> **INPUT RECORDS**

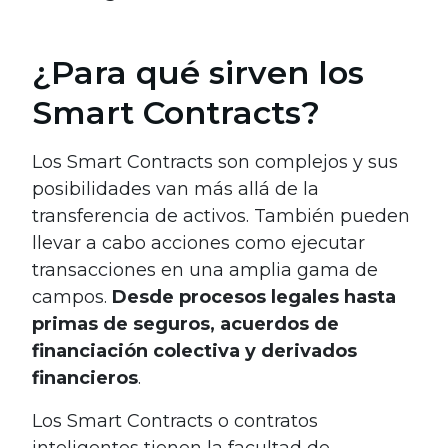
¿Para qué sirven los
Smart Contracts?
Los Smart Contracts son complejos y sus
posibilidades van más allá de la
transferencia de activos. También pueden
llevar a cabo acciones como ejecutar
transacciones en una amplia gama de
campos.
Desde procesos legales hasta
primas de seguros, acuerdos de
financiación colectiva y derivados
financieros
.
Los Smart Contracts o contratos
inteligentes tienen la facultad de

> **TASK PROMPT**
Reading through the preceding records, tally each line that holds the word "Smart" and give the tally by itself.

> **RESPONSE BOX**
3